---------- Dataset
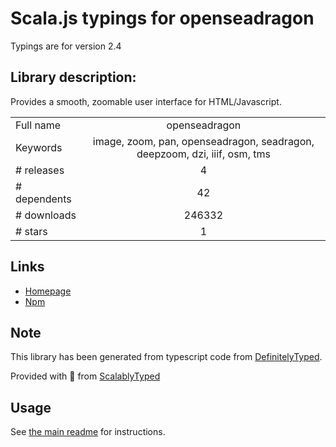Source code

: 
# Scala.js typings for openseadragon

Typings are for version 2.4

## Library description:
Provides a smooth, zoomable user interface for HTML/Javascript.

|                    |                 |
| ------------------ | :-------------: |
| Full name          | openseadragon |
| Keywords           | image, zoom, pan, openseadragon, seadragon, deepzoom, dzi, iiif, osm, tms |
| # releases         | 4 |
| # dependents       | 42 |
| # downloads        | 246332 |
| # stars            | 1 |

## Links
- [Homepage](http://openseadragon.github.io/)
- [Npm](https://www.npmjs.com/package/openseadragon)
    


## Note
This library has been generated from typescript code from [DefinitelyTyped](https://definitelytyped.org).

Provided with :purple_heart: from [ScalablyTyped](https://github.com/oyvindberg/ScalablyTyped)

## Usage
See [the main readme](../../readme.md) for instructions.


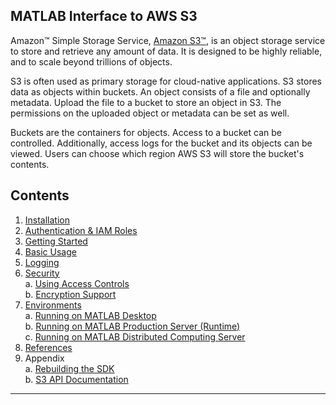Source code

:## MATLAB Interface to AWS S3

Amazon™ Simple Storage Service, [Amazon S3™](https://aws.amazon.com/s3/), is an object storage service to store and retrieve any amount of data. It is designed to be highly reliable, and to scale beyond trillions of objects.

S3 is often used as primary storage for cloud-native applications. S3 stores data as objects within buckets. An object consists of a file and optionally metadata. Upload the file to a bucket to store an object in S3. The permissions on the uploaded object or metadata can be set as well.

Buckets are the containers for objects. Access to a bucket can be controlled. Additionally, access logs for the bucket and its objects can be viewed. Users can choose which region AWS S3 will store the bucket's contents.

## Contents
1. [Installation](Installation.md)
2. [Authentication & IAM Roles](Authentication.md)
3. [Getting Started](GettingStarted.md)
4. [Basic Usage](BasicUsage.md)
5. [Logging](Logging.md)
6. [Security](Security.md)    
    a. [Using Access Controls](AccessControls.md)    
    b. [Encryption Support](EncryptionSupport.md)    
7. [Environments](SupportedEnvironments.md)    
    a. [Running on MATLAB Desktop](MATLABDesktop.md)    
    b. [Running on MATLAB Production Server (Runtime)](MATLABProductionServer.md)    
    c. [Running on MATLAB Distributed Computing Server](MATLABDistributed.md)    
8. [References](References.md)
9. Appendix   
    a. [Rebuilding the SDK](Rebuild.md)    
    b. [S3 API Documentation](awsS3ApiDoc.md)    


------------

[//]: #  (Copyright 2018 The MathWorks, Inc.)
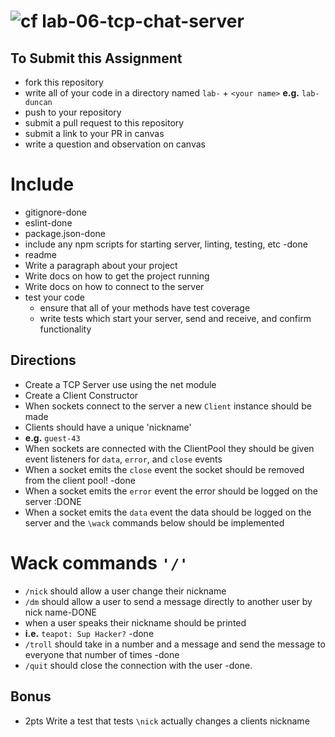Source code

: 
![cf](https://i.imgur.com/7v5ASc8.png) lab-06-tcp-chat-server
======

## To Submit this Assignment
  * fork this repository
  * write all of your code in a directory named `lab-` + `<your name>` **e.g.** `lab-duncan`
  * push to your repository
  * submit a pull request to this repository
  * submit a link to your PR in canvas
  * write a question and observation on canvas

# Include
* gitignore-done
* eslint-done
* package.json-done
* include any npm scripts for starting server, linting, testing, etc -done
* readme
 * Write a paragraph about your project
 * Write docs on how to get the project running
 * Write docs on how to connect to the server
* test your code
  * ensure that all of your methods have test coverage
  * write tests which start your server, send and receive, and confirm functionality

## Directions
* Create a TCP Server use using the net module
* Create a Client Constructor
* When sockets connect to the server a new `Client` instance should be made
* Clients should have a unique 'nickname'
 * **e.g.** `guest-43`
* When sockets are connected with the ClientPool they should be given event listeners for `data`, `error`, and `close` events
 * When a socket emits the `close` event the socket should be removed from the client pool! -done
 * When a socket emits the `error` event the error should be logged on the server :DONE
 * When a socket emits the `data` event the data should be logged on the server and the `\wack` commands below should be implemented

# Wack commands `'/'`
* `/nick` should allow a user change their nickname
* `/dm` should allow a user to send a message directly to another user by nick name-DONE
* when a user speaks their nickname should be printed
 * **i.e.** `teapot: Sup Hacker?` -done
* `/troll` should take in a number and a message and send the message to everyone that number of times -done
* `/quit` should close the connection with the user -done.

## Bonus
* 2pts Write a test that tests `\nick` actually changes a clients nickname
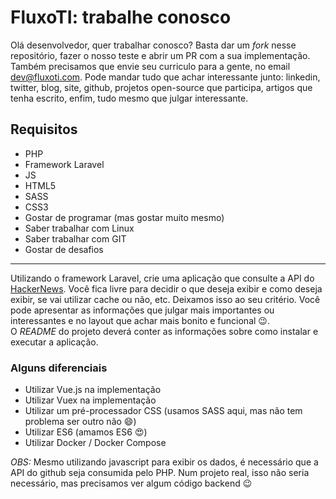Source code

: # FluxoTI: trabalhe conosco

Olá desenvolvedor, quer trabalhar conosco? Basta dar um *fork* nesse repositório, fazer o nosso teste e abrir um PR com a sua implementação.  
Também precisamos que envie seu curriculo para a gente, no email dev@fluxoti.com. Pode mandar tudo que achar interessante junto: linkedin, twitter, blog, site, github, projetos open-source que participa, artigos que tenha escrito, enfim, tudo mesmo que julgar interessante.

## Requisitos

- PHP
- Framework Laravel
- JS
- HTML5
- SASS
- CSS3
- Gostar de programar (mas gostar muito mesmo)
- Saber trabalhar com Linux
- Saber trabalhar com GIT
- Gostar de desafios

---
Utilizando o framework Laravel, crie uma aplicação que consulte a API do [HackerNews](https://github.com/HackerNews/API). Você fica livre para decidir o que deseja exibir e como deseja exibir, se vai utilizar cache ou não, etc. Deixamos isso ao seu critério. Você pode apresentar as informações que julgar mais importantes ou interessantes e no layout que achar mais bonito e funcional :wink:.  
O *README* do projeto deverá conter as informações sobre como instalar e executar a aplicação.

### Alguns diferenciais

- Utilizar Vue.js na implementação
- Utilizar Vuex na implementação
- Utilizar um pré-processador CSS (usamos SASS aqui, mas não tem problema ser outro não :smile:)
- Utilizar ES6 (amamos ES6 :heart_eyes:)
- Utilizar Docker / Docker Compose

*OBS:* Mesmo utilizando javascript para exibir os dados, é necessário que a API do github seja consumida pelo PHP. Num projeto real, isso não seria necessário, mas precisamos ver algum código backend :wink:
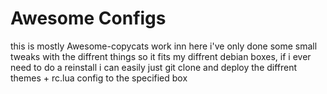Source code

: # Awesome Configs
this is mostly Awesome-copycats work inn here i've only done some small tweaks with the diffrent things so it fits my diffrent debian boxes, if i ever need to do a reinstall  i can easily just git clone and deploy the diffrent themes + rc.lua config to the specified box 
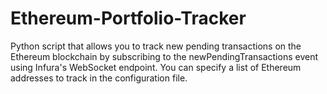 # Ethereum-Portfolio-Tracker
Python script that allows you to track new pending transactions on the Ethereum blockchain by subscribing to the newPendingTransactions event using Infura's WebSocket endpoint. You can specify a list of Ethereum addresses to track in the configuration file. 
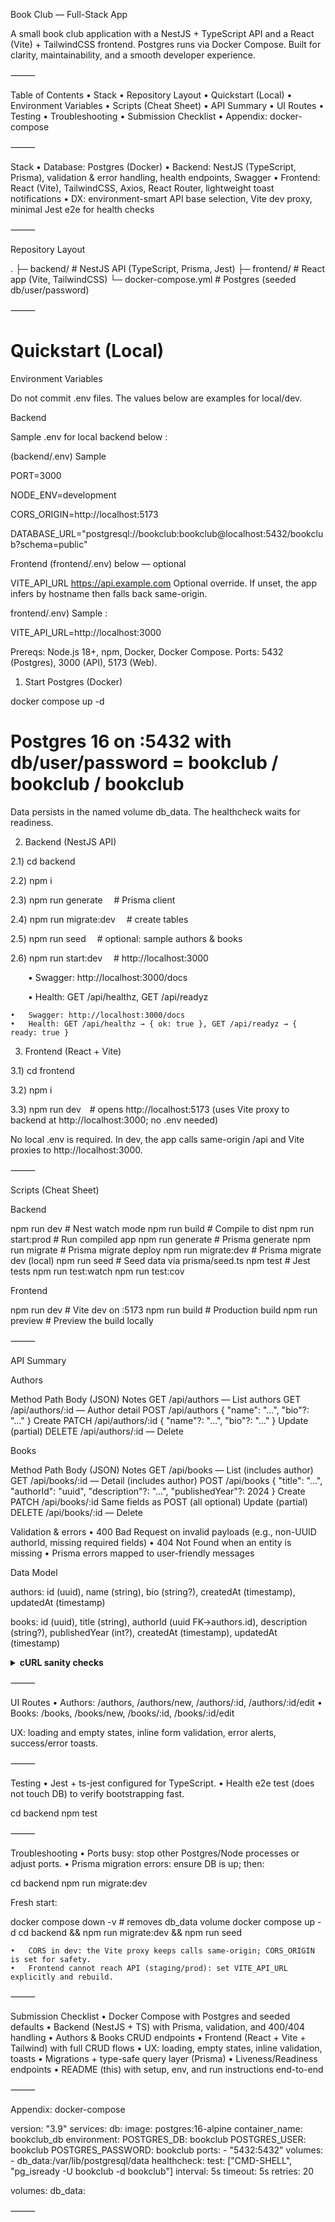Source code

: 
Book Club — Full-Stack App

A small book club application with a NestJS + TypeScript API and a React (Vite) + TailwindCSS frontend. Postgres runs via Docker Compose. Built for clarity, maintainability, and a smooth developer experience.

⸻

Table of Contents
	•	Stack
	•	Repository Layout
	•	Quickstart (Local)
	•	Environment Variables
	•	Scripts (Cheat Sheet)
	•	API Summary
	•	UI Routes
	•	Testing
	•	Troubleshooting
	•	Submission Checklist
	•	Appendix: docker-compose

⸻

Stack
	•	Database: Postgres (Docker)
	•	Backend: NestJS (TypeScript, Prisma), validation & error handling, health endpoints, Swagger
	•	Frontend: React (Vite), TailwindCSS, Axios, React Router, lightweight toast notifications
	•	DX: environment-smart API base selection, Vite dev proxy, minimal Jest e2e for health checks

⸻

Repository Layout

.
├─ backend/                # NestJS API (TypeScript, Prisma, Jest)
├─ frontend/               # React app (Vite, TailwindCSS)
└─ docker-compose.yml      # Postgres (seeded db/user/password)


⸻

# Quickstart (Local)

Environment Variables

Do not commit .env files. The values below are examples for local/dev.

Backend 

Sample .env for local backend below :


(backend/.env) Sample


PORT=3000

NODE_ENV=development

CORS_ORIGIN=http://localhost:5173

DATABASE_URL="postgresql://bookclub:bookclub@localhost:5432/bookclub?schema=public"


Frontend (frontend/.env) below — optional

VITE_API_URL	https://api.example.com	Optional override. If unset, the app infers by hostname then falls back same-origin.


frontend/.env) Sample :

VITE_API_URL=http://localhost:3000



Prereqs: Node.js 18+, npm, Docker, Docker Compose.
Ports: 5432 (Postgres), 3000 (API), 5173 (Web).

1) Start Postgres (Docker)

   

docker compose up -d

# Postgres 16 on :5432 with db/user/password = bookclub / bookclub / bookclub

Data persists in the named volume db_data. The healthcheck waits for readiness.

2) Backend (NestJS API)
   

2.1) cd backend

2.2) npm i

2.3) npm run generate  # Prisma client

2.4) npm run migrate:dev  # create tables

2.5) npm run seed  # optional: sample authors & books

2.6) npm run start:dev  # http://localhost:3000

  • Swagger: http://localhost:3000/docs
  
  • Health: GET /api/healthz, GET /api/readyz
  

	•	Swagger: http://localhost:3000/docs
	•	Health: GET /api/healthz → { ok: true }, GET /api/readyz → { ready: true }

3) Frontend (React + Vite)

   
3.1) cd frontend

3.2) npm i

3.3) npm run dev # opens http://localhost:5173 (uses Vite proxy to backend at http://localhost:3000; no .env needed)


No local .env is required. In dev, the app calls same-origin /api and Vite proxies to http://localhost:3000.


⸻

Scripts (Cheat Sheet)

Backend

npm run dev            # Nest watch mode
npm run build          # Compile to dist
npm run start:prod     # Run compiled app
npm run generate       # Prisma generate
npm run migrate        # Prisma migrate deploy
npm run migrate:dev    # Prisma migrate dev (local)
npm run seed           # Seed data via prisma/seed.ts
npm test               # Jest tests
npm run test:watch
npm run test:cov

Frontend

npm run dev            # Vite dev on :5173
npm run build          # Production build
npm run preview        # Preview the build locally


⸻

API Summary

Authors

Method	Path	Body (JSON)	Notes
GET	/api/authors	—	List authors
GET	/api/authors/:id	—	Author detail
POST	/api/authors	{ "name": "…", "bio"?: "…" }	Create
PATCH	/api/authors/:id	{ "name"?: "…", "bio"?: "…" }	Update (partial)
DELETE	/api/authors/:id	—	Delete

Books

Method	Path	Body (JSON)	Notes
GET	/api/books	—	List (includes author)
GET	/api/books/:id	—	Detail (includes author)
POST	/api/books	{ "title": "…", "authorId": "uuid", "description"?: "…", "publishedYear"?: 2024 }	Create
PATCH	/api/books/:id	Same fields as POST (all optional)	Update (partial)
DELETE	/api/books/:id	—	Delete

Validation & errors
	•	400 Bad Request on invalid payloads (e.g., non-UUID authorId, missing required fields)
	•	404 Not Found when an entity is missing
	•	Prisma errors mapped to user-friendly messages

Data Model

authors: id (uuid), name (string), bio (string?),
         createdAt (timestamp), updatedAt (timestamp)

books:   id (uuid), title (string), authorId (uuid FK->authors.id),
         description (string?), publishedYear (int?),
         createdAt (timestamp), updatedAt (timestamp)

<details>
<summary><strong>cURL sanity checks</strong></summary>


# health
curl -s http://localhost:3000/api/healthz | jq .
curl -s http://localhost:3000/api/readyz | jq .

# authors (list)
curl -s http://localhost:3000/api/authors | jq .

# authors (create)
curl -s -X POST http://localhost:3000/api/authors \
  -H "Content-Type: application/json" \
  -d '{"name":"Octavia E. Butler","bio":"American science fiction author"}' | jq .

# books (create — set AUTHOR_ID to a real UUID from authors list)
AUTHOR_ID="<paste-author-uuid>"
curl -s -X POST http://localhost:3000/api/books \
  -H "Content-Type: application/json" \
  -d "{\"title\":\"Kindred\",\"authorId\":\"$AUTHOR_ID\",\"publishedYear\":1979}" | jq .

</details>



⸻

UI Routes
	•	Authors:
/authors, /authors/new, /authors/:id, /authors/:id/edit
	•	Books:
/books, /books/new, /books/:id, /books/:id/edit

UX: loading and empty states, inline form validation, error alerts, success/error toasts.

⸻

Testing
	•	Jest + ts-jest configured for TypeScript.
	•	Health e2e test (does not touch DB) to verify bootstrapping fast.

cd backend
npm test


⸻

Troubleshooting
	•	Ports busy: stop other Postgres/Node processes or adjust ports.
	•	Prisma migration errors: ensure DB is up; then:

cd backend
npm run migrate:dev

Fresh start:

docker compose down -v   # removes db_data volume
docker compose up -d
cd backend && npm run migrate:dev && npm run seed


	•	CORS in dev: the Vite proxy keeps calls same-origin; CORS_ORIGIN is set for safety.
	•	Frontend cannot reach API (staging/prod): set VITE_API_URL explicitly and rebuild.

⸻

Submission Checklist
	•	Docker Compose with Postgres and seeded defaults
	•	Backend (NestJS + TS) with Prisma, validation, and 400/404 handling
	•	Authors & Books CRUD endpoints
	•	Frontend (React + Vite + Tailwind) with full CRUD flows
	•	UX: loading, empty states, inline validation, toasts
	•	Migrations + type-safe query layer (Prisma)
	•	Liveness/Readiness endpoints
	•	README (this) with setup, env, and run instructions end-to-end

⸻

Appendix: docker-compose

version: "3.9"
services:
  db:
    image: postgres:16-alpine
    container_name: bookclub_db
    environment:
      POSTGRES_DB: bookclub
      POSTGRES_USER: bookclub
      POSTGRES_PASSWORD: bookclub
    ports:
      - "5432:5432"
    volumes:
      - db_data:/var/lib/postgresql/data
    healthcheck:
      test: ["CMD-SHELL", "pg_isready -U bookclub -d bookclub"]
      interval: 5s
      timeout: 5s
      retries: 20

volumes:
  db_data:


⸻
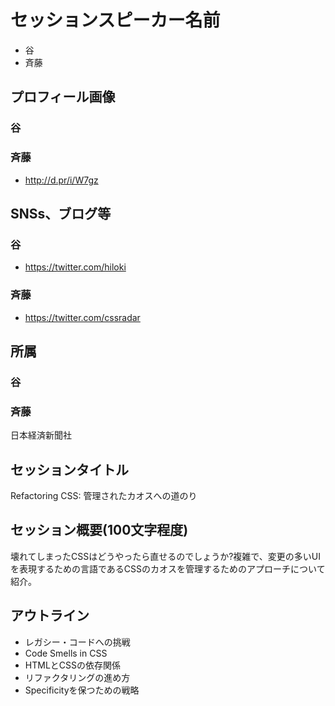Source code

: # セッションスピーカー名前

- 谷
- 斉藤

## プロフィール画像

### 谷

### 斉藤

- http://d.pr/i/W7gz

## SNSs、ブログ等

### 谷

- https://twitter.com/hiloki

### 斉藤

- https://twitter.com/cssradar

## 所属

### 谷

### 斉藤

日本経済新聞社

## セッションタイトル

Refactoring CSS: 管理されたカオスへの道のり

## セッション概要(100文字程度)

壊れてしまったCSSはどうやったら直せるのでしょうか?複雑で、変更の多いUIを表現するための言語であるCSSのカオスを管理するためのアプローチについて紹介。

## アウトライン

- レガシー・コードへの挑戦
- Code Smells in CSS
- HTMLとCSSの依存関係
- リファクタリングの進め方
- Specificityを保つための戦略
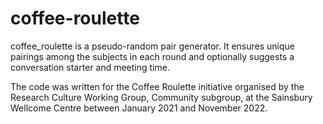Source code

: # coffee-roulette
coffee_roulette is a pseudo-random pair generator. It ensures unique pairings among the subjects in each round and optionally suggests a conversation starter and meeting time. 

The code was written for the Coffee Roulette initiative organised by the Research Culture Working Group, Community subgroup, at the Sainsbury Wellcome Centre between January 2021 and November 2022. 
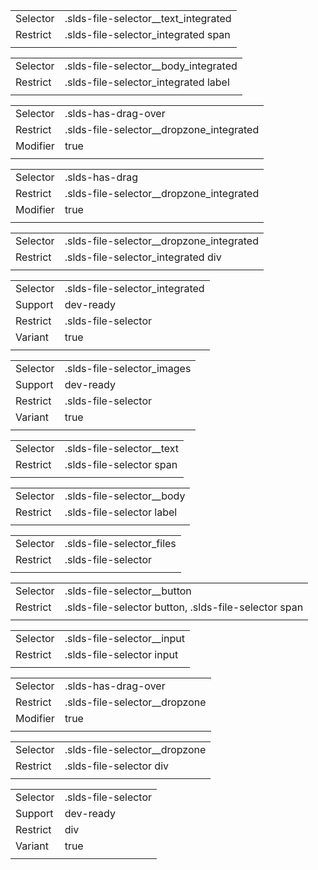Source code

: 
|  |  |
|-------|-------|
| Selector | .slds-file-selector__text_integrated |
| Restrict | .slds-file-selector_integrated span |
|  |  |


|  |  |
|-------|-------|
| Selector | .slds-file-selector__body_integrated |
| Restrict | .slds-file-selector_integrated label |
|  |  |


|  |  |
|-------|-------|
| Selector | .slds-has-drag-over |
| Restrict | .slds-file-selector__dropzone_integrated |
| Modifier | true |
|  |  |


|  |  |
|-------|-------|
| Selector | .slds-has-drag |
| Restrict | .slds-file-selector__dropzone_integrated |
| Modifier | true |
|  |  |


|  |  |
|-------|-------|
| Selector | .slds-file-selector__dropzone_integrated |
| Restrict | .slds-file-selector_integrated div |
|  |  |


|  |  |
|-------|-------|
| Selector | .slds-file-selector_integrated |
| Support | dev-ready |
| Restrict | .slds-file-selector |
| Variant | true |
|  |  |


|  |  |
|-------|-------|
| Selector | .slds-file-selector_images |
| Support | dev-ready |
| Restrict | .slds-file-selector |
| Variant | true |
|  |  |


|  |  |
|-------|-------|
| Selector | .slds-file-selector__text |
| Restrict | .slds-file-selector span |
|  |  |


|  |  |
|-------|-------|
| Selector | .slds-file-selector__body |
| Restrict | .slds-file-selector label |
|  |  |


|  |  |
|-------|-------|
| Selector | .slds-file-selector_files |
| Restrict | .slds-file-selector |
|  |  |


|  |  |
|-------|-------|
| Selector | .slds-file-selector__button |
| Restrict | .slds-file-selector button, .slds-file-selector span |
|  |  |


|  |  |
|-------|-------|
| Selector | .slds-file-selector__input |
| Restrict | .slds-file-selector input |
|  |  |


|  |  |
|-------|-------|
| Selector | .slds-has-drag-over |
| Restrict | .slds-file-selector__dropzone |
| Modifier | true |
|  |  |


|  |  |
|-------|-------|
| Selector | .slds-file-selector__dropzone |
| Restrict | .slds-file-selector div |
|  |  |


|  |  |
|-------|-------|
| Selector | .slds-file-selector |
| Support | dev-ready |
| Restrict | div |
| Variant | true |
|  |  |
--------------------
## What you have to do
In the entries above, find each line with "Production" and list it.

## Solution to this exercise
    b. [Running on MATLAB Production Server (Runtime)](MATLABProductionServer.md)    
npm run build          # Production build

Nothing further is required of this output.